LONDON, Oct 8 (Reuters) - The dollar edged higher on Tuesday, pulling away from a two-month low against the yen as signs emerged that U.S. lawmakers could come to an agreement to avoid a default.

However, analysts said the U.S. currency would remain under broad selling pressure while a U.S. budget standoff continued and kept alive the possibility that Republicans and Democrats may not agree on the debt ceiling before an Oct. 17 deadline.

On Monday, President Barack Obama said he would accept a short-term increase in the nation's borrowing authority to avoid default.
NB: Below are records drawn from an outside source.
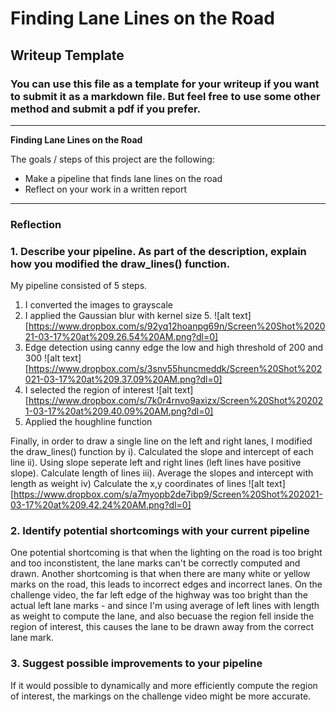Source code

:# **Finding Lane Lines on the Road** 

## Writeup Template

### You can use this file as a template for your writeup if you want to submit it as a markdown file. But feel free to use some other method and submit a pdf if you prefer.

---

**Finding Lane Lines on the Road**

The goals / steps of this project are the following:
* Make a pipeline that finds lane lines on the road
* Reflect on your work in a written report


[//]: # (Image References)

[image1]: ./examples/grayscale.jpg "Grayscale"

---

### Reflection

### 1. Describe your pipeline. As part of the description, explain how you modified the draw_lines() function.

My pipeline consisted of 5 steps. 
1. I converted the images to grayscale
2. I applied the Gaussian blur with kernel size 5.
![alt text][https://www.dropbox.com/s/92yq12hoanpg69n/Screen%20Shot%202021-03-17%20at%209.26.54%20AM.png?dl=0]
3. Edge detection using canny edge the low and high threshold of 200 and 300
![alt text][https://www.dropbox.com/s/3snv55huncmeddk/Screen%20Shot%202021-03-17%20at%209.37.09%20AM.png?dl=0]
4. I selected the region of interest
![alt text][https://www.dropbox.com/s/7k0r4rnvo9axizx/Screen%20Shot%202021-03-17%20at%209.40.09%20AM.png?dl=0]
5. Applied the houghline function

Finally, in order to draw a single line on the left and right lanes, I modified the draw_lines() function by
i). Calculated the slope and intercept of each line
ii). Using slope seperate left and right lines (left lines have positive slope). Calculate length of lines
iii). Average the slopes and intercept with length as weight
iv) Calculate the x,y coordinates of lines
![alt text][https://www.dropbox.com/s/a7myopb2de7ibp9/Screen%20Shot%202021-03-17%20at%209.42.24%20AM.png?dl=0]



### 2. Identify potential shortcomings with your current pipeline


One potential shortcoming is that when the lighting on the road is too bright and too inconstistent, the lane marks can't be correctly computed and drawn.
Another shortcoming is that when there are many white or yellow marks on the road, this leads to incorrect edges and incorrect lanes. On the challenge video, the far left edge of the highway was too bright than the actual left lane marks - and since I'm using average of left lines with length as weight to compute the lane, and also becuase the region fell inside the region of interest, this causes the lane to be drawn away from the correct lane mark.


### 3. Suggest possible improvements to your pipeline

If it would possible to dynamically and more efficiently compute the region of interest, the markings on the challenge video might be more accurate.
An influential senator was also said to be floating a plan to cut federal spending and reform the U.S. tax code as part of a broader deal.

The dollar was up 0.4 percent at 97.10 yen, having dropped to 96.55 yen, its lowest since Aug. 12. It then recovered to trade back above chart support at 96.73 yen, its 200-day moving average.

"There are a few signs of willingness from the White House and Congress to open up to more constructive discussions, which supports the view that some kind of deal will be reached and has calmed investors' fears," said Niels Christensen, currency strategist at Nordea.

But he added: "The risk is to the downside for the dollar as long as we don't have an agreement ... There may be some more euro buying if it goes above last week's high."

The euro was down 0.1 percent at $1.3568, pulling away from an eight-month high of $1.3645 touched on Thursday.

The dollar index, which measures the U.S. currency's value against a basket of currencies, was up 0.1 percent at 80.026. Last week it hit an eight-month low of 79.627.

China and Japan, the United States' biggest creditors, are increasingly worried the U.S. government shutdown and standoff over the debt ceiling could wreak havoc on their trillions of dollars of investments in U.S. Treasury bonds.

The impasse has distracted investors from what had previously been their main preoccupation: the timing of the U.S. Federal Reserve's reduction of its stimulus, which should lift the dollar.

"No one wants to be caught short if there's a sudden resolution of the fiscal impasse, so every time the dollar takes two steps down, it tends to take one step back up," said a researcher at a foreign exchange market research firm in Tokyo.